Friday, August 7, 2009

Breathing Underwater

Title Breathing Underwater
Author Lu Vickers

Vickers recieved her Ph.D. in English from Florida State University, where she is still living. She has won many awards for her writing and is also the author of Weeki Wachee, City of Mermaids.
ISBN 9781555839642
Publisher Alyson Books
Copyright Date 2007
Reading Level/Interest Age 15+
Genre Issues: Sexual Identity; LGBT Fiction; Contemporary Life
Plot Summary
Breathing Underwater is the story of Lily, a young girl living in Chattahoochee, Florida who has a fair number of issues to deal with. Her mother who works at the mental hospital in town is herself mentally unbalanced. Lily believes that she almost allowed her to drown one day when the family went out fishing and this incident haunts Lily and her relationship with her mother for the rest of her life. Her father, though well-meaning, enables her mother’s outbursts and is unable to shield Lily and her brother and sister from her mother’s increasingly erratic and violent behavior. And to top it all off, Lily is struggling with her own sexuality in a small town where queer people are shunned and the subject of scorn. Will Lily be able to figure things out when there is so much going wrong in her life? Or will she succumb to her mother’s anger and guilt?
Critical Evaluation

Lu Vickers is a very talented writer, capturing the fear and pain of Lily’s life in lyrical prose and vivid, sometimes excruciating detail. The issue of Lily’s increasing awareness of her own sexuality is really a sub-plot to the larger issue of the unraveling of her family in the shadow of her mother’s insanity. But the fear of trying to be gay in the south and the fact that her mother seems to blame her inability to love Lily on her sexual orientation are poignant reminders that the struggles of LGBT youth are real and complex and frightening. Lily is a sympathetic character, but her narration seems to be deliberately unreliable – as a child and then a young teenager, can she really see what is happening or is she unable to interpret things as they truly are?
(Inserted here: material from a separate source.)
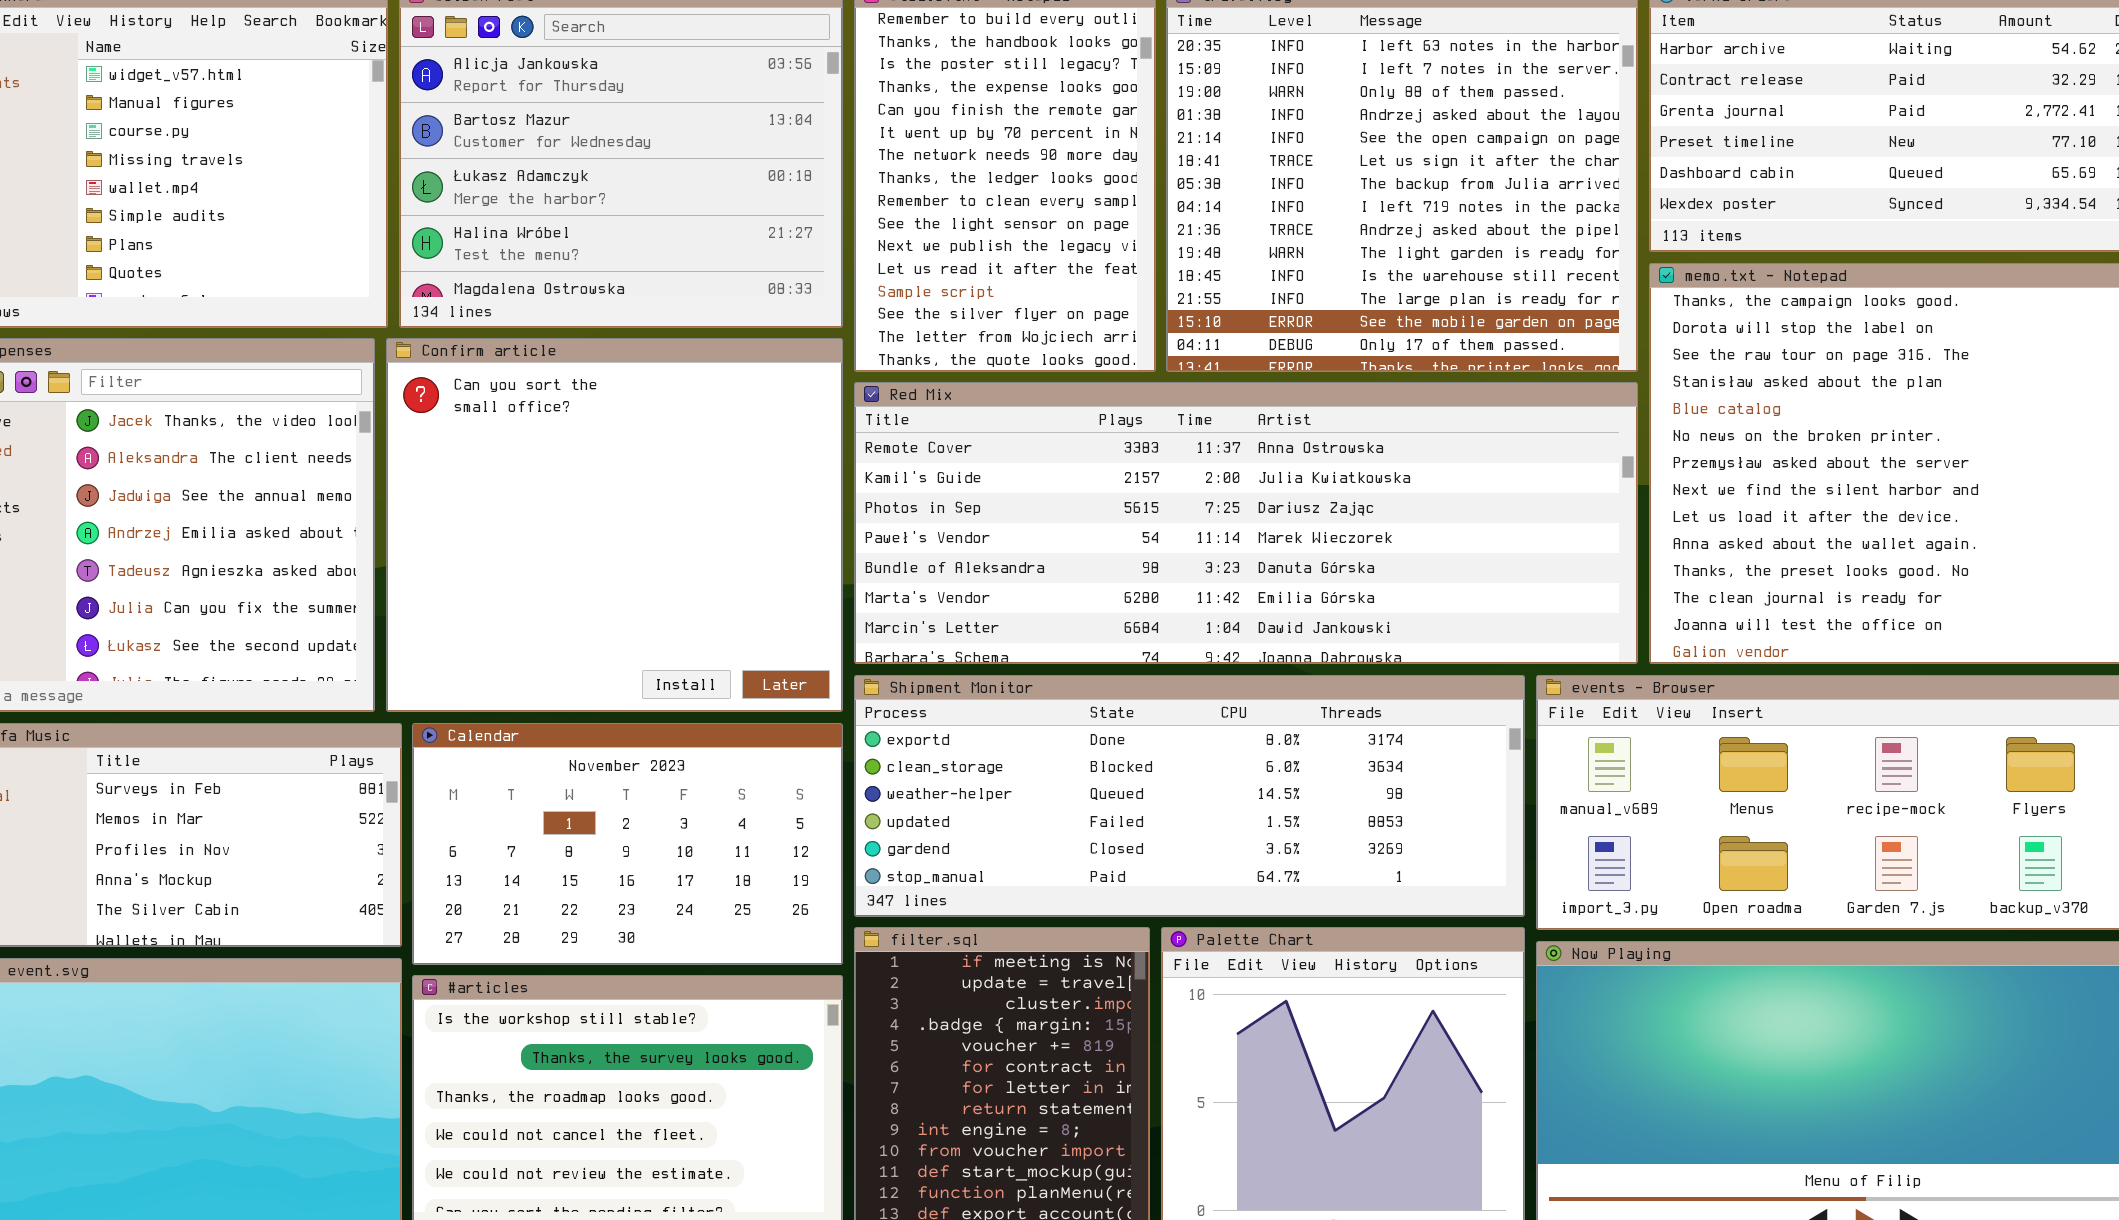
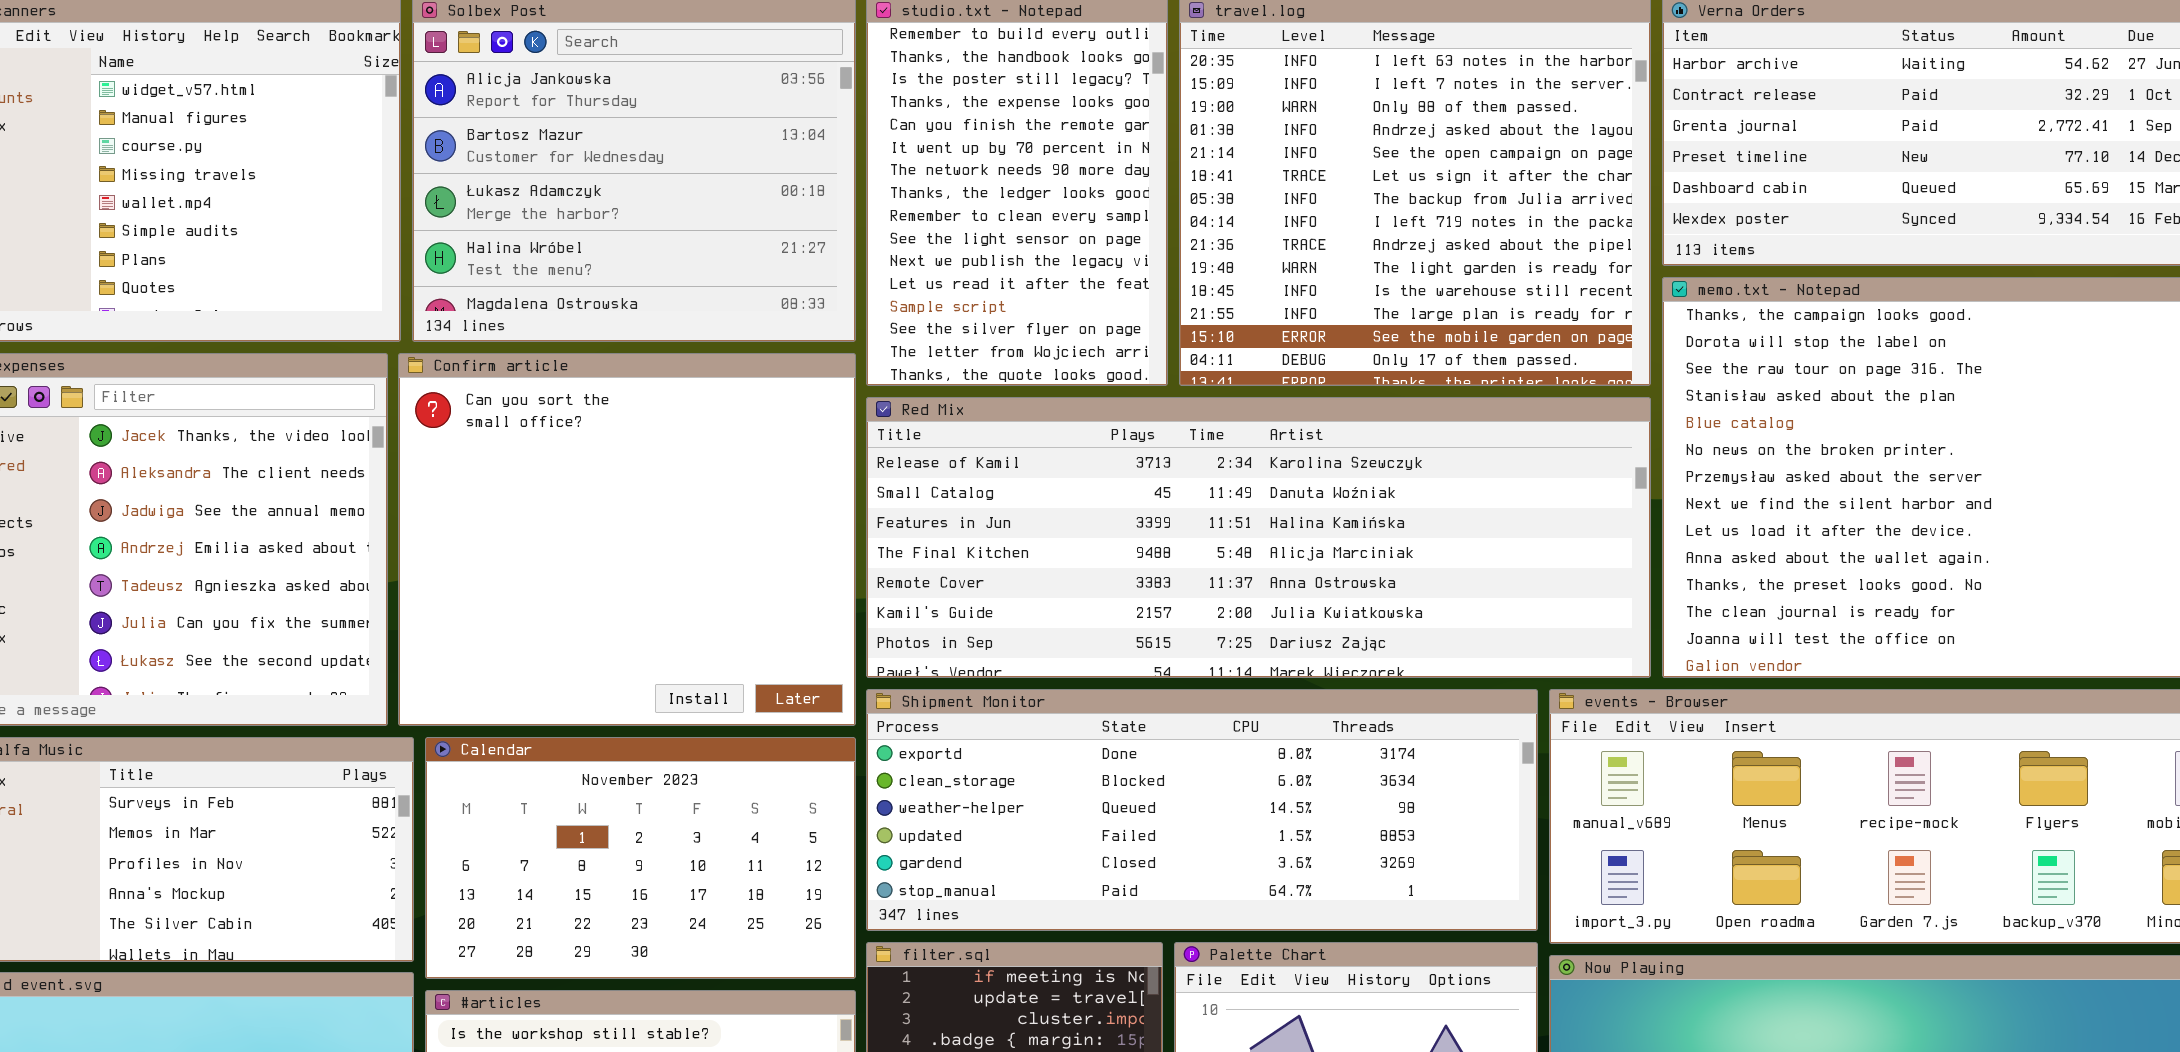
Red Mix: [854,382,1638,664] -> [866,397,1651,678], scrolled up 4 rows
This novel is depressing to say the least and does not fully resolve many of the subplots in a way that feels satisfactory, though the story feels honest and raw. A good read for mature teenagers who are tired of the somewhat happy-go-lucky fare of many LGBT teen reads and looking for something just a little more realistic and fresh.
Reader’s Annotation
Ever since her mom almost let her drown, Lily feels as if she’s breathing underwater.
Curriculum Ties
Could be tied into lessons about LGBT issues, tolerance and prejudice.
Booktalking Ideas
1. Do a first-person narration of the drowning incident, first from the mom’s perspective and then from Lily’s.
Challenge Issues
Please see "Controversy & LGBT Teen Collections"
Why did I include this book?
Rainbow Book Starred Pick (2008, ALA); I wanted to include at least one adult crossover title.